[Date Prev][Date Next][Thread Prev][Thread Next][Date Index][Thread Index]

Re: Unicode 3.0 and Mule-UCS



Kenichi Handa <handa@xxxxxxxxx> writes:

> Christian Wittern <wittern@xxxxxxxxxxxxxxxxx> writes:
> > I just got a UTF-8 encoded file that contains some of the new CJK
> > characters that have been added to Unicode about a year ago. 

If you don't mind, could you please explain more about the
characters concretely.   Are they from Extension-A or Extension-B?

> > The characters in question get silently converted to "?", without
> > notifying me.
> 
> > I am using Mule-UCS 0.82 with FSF Emacs 20.7 on Windows 2k.
> 
> > Is this a known problem? Is there a workaround?  It is quite obvious
> > that this situation is very unsatisfying, because I can not save the
> > file without destroying its contents and am not even informed of this fact!
> 
> I don't know if the latest Mule-UCS still has this problem
> or not.  But, with Emacs 21, Mule-UCS should be able to
> decode such a character into a sequence of eight-bit-control
> and eight-bit-graphic characters.  Then, those should be
> able to written back to the original UTF-8 encoding.

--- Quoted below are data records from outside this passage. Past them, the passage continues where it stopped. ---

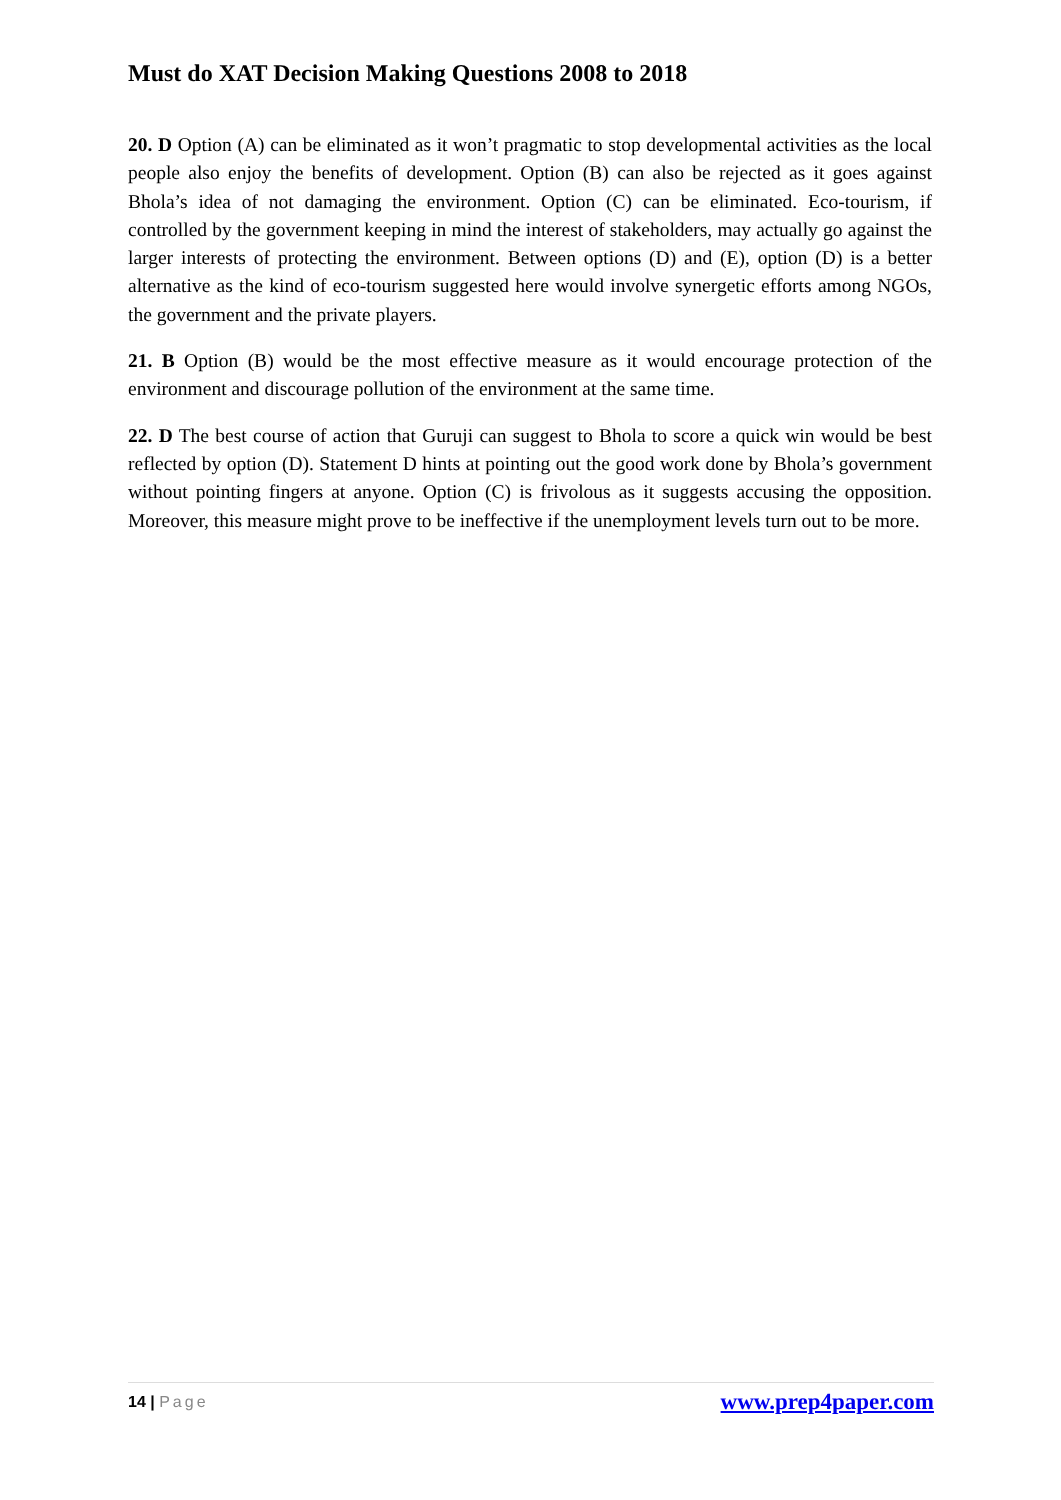Must do XAT Decision Making Questions 2008 to 2018
20. D Option (A) can be eliminated as it won’t pragmatic to stop developmental activities as the local people also enjoy the benefits of development. Option (B) can also be rejected as it goes against Bhola’s idea of not damaging the environment. Option (C) can be eliminated. Eco-tourism, if controlled by the government keeping in mind the interest of stakeholders, may actually go against the larger interests of protecting the environment. Between options (D) and (E), option (D) is a better alternative as the kind of eco-tourism suggested here would involve synergetic efforts among NGOs, the government and the private players.
21. B Option (B) would be the most effective measure as it would encourage protection of the environment and discourage pollution of the environment at the same time.
22. D The best course of action that Guruji can suggest to Bhola to score a quick win would be best reflected by option (D). Statement D hints at pointing out the good work done by Bhola’s government without pointing fingers at anyone. Option (C) is frivolous as it suggests accusing the opposition. Moreover, this measure might prove to be ineffective if the unemployment levels turn out to be more.
14 | Page
www.prep4paper.com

IMO, such problems should be solved by introducing new charsets
to Emacs, but unfortunately the current Emacs does not have enough
charset space to cover Extension-A and Extension-B.

I would not like to represent untranslated Unicode characters by
eight-bit-* charsets, because eight-bit-control and eight-bit-graphic
charset cannot specify a character, they can oonly binary octet stream,
and Unicode character should not be interpreted as binary.

However, also I regard the current behavior as a problem.

Handa-san, how about translating such character into `?'(or anything else)
and setting 'ucs-codepoint text property to it instead of converting
eight-bit-* characters?

from himi